Essa dinâmica reforça a postura cautelosa do Federal Reserve (Fed) em suas próximas reuniões de política monetária. No entanto, a tendência de arrefecimento nos núcleos não descarta a possibilidade de retomada nos cortes de juros no segundo semestre, caso as tensões militares diminuam e o choque de preços se mostre transitório.
Núcleos de inflação desaceleram
A economista Andressa Durão, do ASA, destaca que o CPI de março veio em linha com o consenso de mercado, refletindo o impacto da guerra no Irã nos preços de energia. Ela ressalta que o núcleo da inflação, que exclui as variações de energia e alimentos, veio abaixo do esperado, com desaceleração na margem. Houve nova surpresa baixista na inflação de bens e também nos serviços.
A visão do ASA para a política monetária do Fed permanece com a taxa de juros estável ao longo do ano, diante do aumento dos riscos inflacionários. Contudo, há expectativas de um fim iminente do conflito ou de um acordo que permita a liberação do fluxo de petróleo.
Impacto do petróleo e cautela do Fed
André Valério, economista sênior do Inter, também enfatiza o avanço de 10,9% nos custos de energia em março, com a gasolina registrando alta de 21,2%. Ele pondera que o núcleo do CPI, com alta de 0,2%, indica que o principal fator para o aumento mensal foi o choque do petróleo. Custos de serviços, excluindo energia, também apresentaram alta de apenas 0,2%.
Para Valério, o resultado de março, isoladamente, não altera a perspectiva para a política monetária americana. A aceleração da inflação, combinada com um payroll melhor que o esperado, intensifica a cautela do Fed. Ele avalia que, com o cessar-fogo, o impacto inflacionário sustentado diminui, permitindo uma normalização mais rápida, condicionada ao mercado de trabalho e ao preço do barril de petróleo.
Perspectivas para o segundo semestre
Mesmo com o fim do conflito, a normalização na oferta de petróleo demandará tempo, mantendo os preços pressionados. O Fed não deve alterar a taxa de juros antes da reunião de junho, mas há espaço para a retomada do ciclo de cortes a partir do segundo semestre, com a inflação subjacente americana indicando bom comportamento, mesmo com o choque do petróleo.
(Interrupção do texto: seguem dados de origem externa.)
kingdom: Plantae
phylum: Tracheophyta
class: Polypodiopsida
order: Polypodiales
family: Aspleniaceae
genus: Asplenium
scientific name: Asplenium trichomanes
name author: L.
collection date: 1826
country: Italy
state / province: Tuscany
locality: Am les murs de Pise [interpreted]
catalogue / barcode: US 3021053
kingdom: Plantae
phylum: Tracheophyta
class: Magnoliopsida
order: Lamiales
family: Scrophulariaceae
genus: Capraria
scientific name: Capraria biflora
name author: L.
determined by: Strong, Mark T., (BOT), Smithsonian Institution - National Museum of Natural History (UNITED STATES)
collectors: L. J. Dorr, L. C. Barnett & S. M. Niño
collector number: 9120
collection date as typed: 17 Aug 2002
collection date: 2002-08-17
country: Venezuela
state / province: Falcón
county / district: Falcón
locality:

Nickolas Lobo, especialista em investimentos da Nomad, avalia que os números do CPI de março indicam que, apesar do choque externo nas commodities, a inflação permanece relativamente controlada. Setores como cuidados médicos e veículos usados mostram sinais de deflação.
O valor associado ao núcleo pode levar o Fed a dar menos relevância ao pico causado pela variação de preços de energia, mantendo o foco na trajetória de longo prazo. O mercado interpretou positivamente o resultado, com os índices futuros das bolsas americanas operando em leve alta.